Try entering a complex password here. Do note that special characters and non-latin letters need to be "URL escaped" (written as something like %20, i.e. percent sign followed by two hexadecimal digits) in the scheduling URL. The easiest way to get the correct URL is using the PHP File Scanner Scheduling button in Admin Tools' main page.

Most hosts offer a CPanel of some kind. There has to be a section for something like "CRON Jobs", "scheduled tasks" and the like. The help screen in there describes how to set up a scheduled job. One missing part for you would be the command to issue. Simply putting the URL in there is not going to work.

[Warning]Warning

If your host only supports entering a URL in their "CRON" feature, this will most likely not work with Admin Tools. There is no workaround. It is a hard limitation imposed by your host. We would like to help you, but we can't. As always, the only barrier to the different ways we can help you is server configuration. You can, however, use a third party service such as WebCron.org.

If you are on a UNIX-style OS host (usually, a Linux host) you most probably have access to a command line utility called wget. It's almost trivial to use:

wget --max-redirect=10000 "http://www.yoursite.com/index.php?option=com_admintools&

view=filescanner&key=YourSecretKey"

Of course, the line breaks are included for formatting clarity only. You should not have a line break in your command line!

[Important]Important

Do not miss the --max-redirect=10000 part of the wget command! If you fail to include it, the backup will not work with wget complaining that the maximum number of redirections has been reached. This is normal behavior, it is not a bug.

[Important]Important

YourSecretKey must be URL-encoded. You can use an online tool like http://www.url-encode-decode.com or simply consult the PHP File Change Scanner Scheduling page.

[Warning]Warning

Do not forget to surround the URL in double quotes. If you don't the scan will fail to execute! The reason is that the ampersand is also used to separate multiple commands in a single command line. If you don't use the double quotes at the start and end of the scheduling URL, your host will think that you tried to run multiple commands and load your site's homepage instead of the front-end scheduling URL.

If you're unsure, check with your host. Sometimes you have to get from them the full path to wget in order for CRON to work, thus turning the above command line to something like:

/usr/bin/wget --max-redirect=10000 "http://www.yoursite.com/index.php?option=com_admintools&

view=filescanner&key=YourSecretKey"

Contact your host; they usually have a nifty help page for all this stuff. Read also the section on CRON jobs below.
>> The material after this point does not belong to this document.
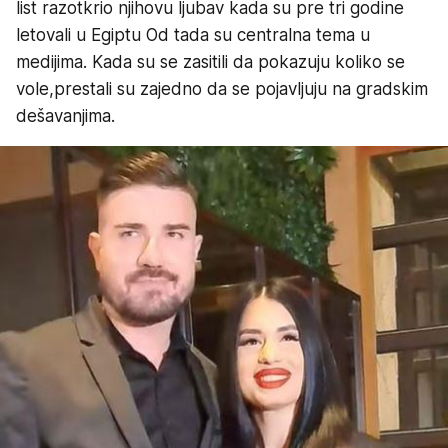
list razotkrio njihovu ljubav kada su pre tri godine
letovali u Egiptu Od tada su centralna tema u
medijima. Kada su se zasitili da pokazuju koliko se
vole,prestali su zajedno da se pojavljuju na gradskim
dešavanjima.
The ampersands above should be written as a single ampersand, not as an HTML entity (&). Failure to do so will result in a 403: Forbidden error message and no backup will occur. This is not a bug, it's the way wget works.
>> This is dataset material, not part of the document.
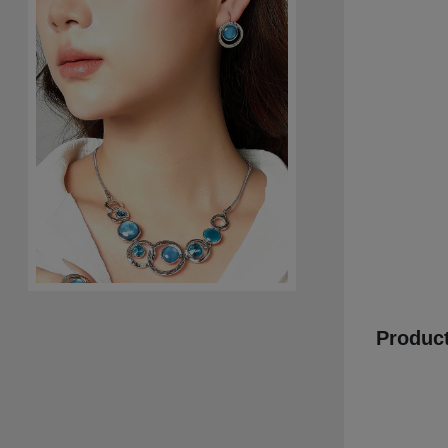
Product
wget is multi-platform command line utility program which is not included with all operating systems. If your system does not include the wget command, it can be downloaded at this address: http://wget.addictivecode.org/FrequentlyAskedQuestions#download. The wget homepage is here: http://www.gnu.org/software/wget/wget.html. Please note that the option --max-redirect is available on wget version 1.11 and above.

Using a web browser or wget version 1.10 and earlier will most probably result into an error message concerning the maximum redirections limit being exceeded. This is not a bug. Most network software will stop dealing with a web site after it has redirected the request more than 20 times. This is a safety feature to avoid consuming network resources on misconfigured web sites which have entered an infinite redirection loop. Admin Tools uses redirections creatively, to force the continuation of the scan process without the need for client-side scripting. It is possible, depending on site size, Admin Tools configuration and server setup, that it will exceed the limit of 20 redirections while performing a site scan operation.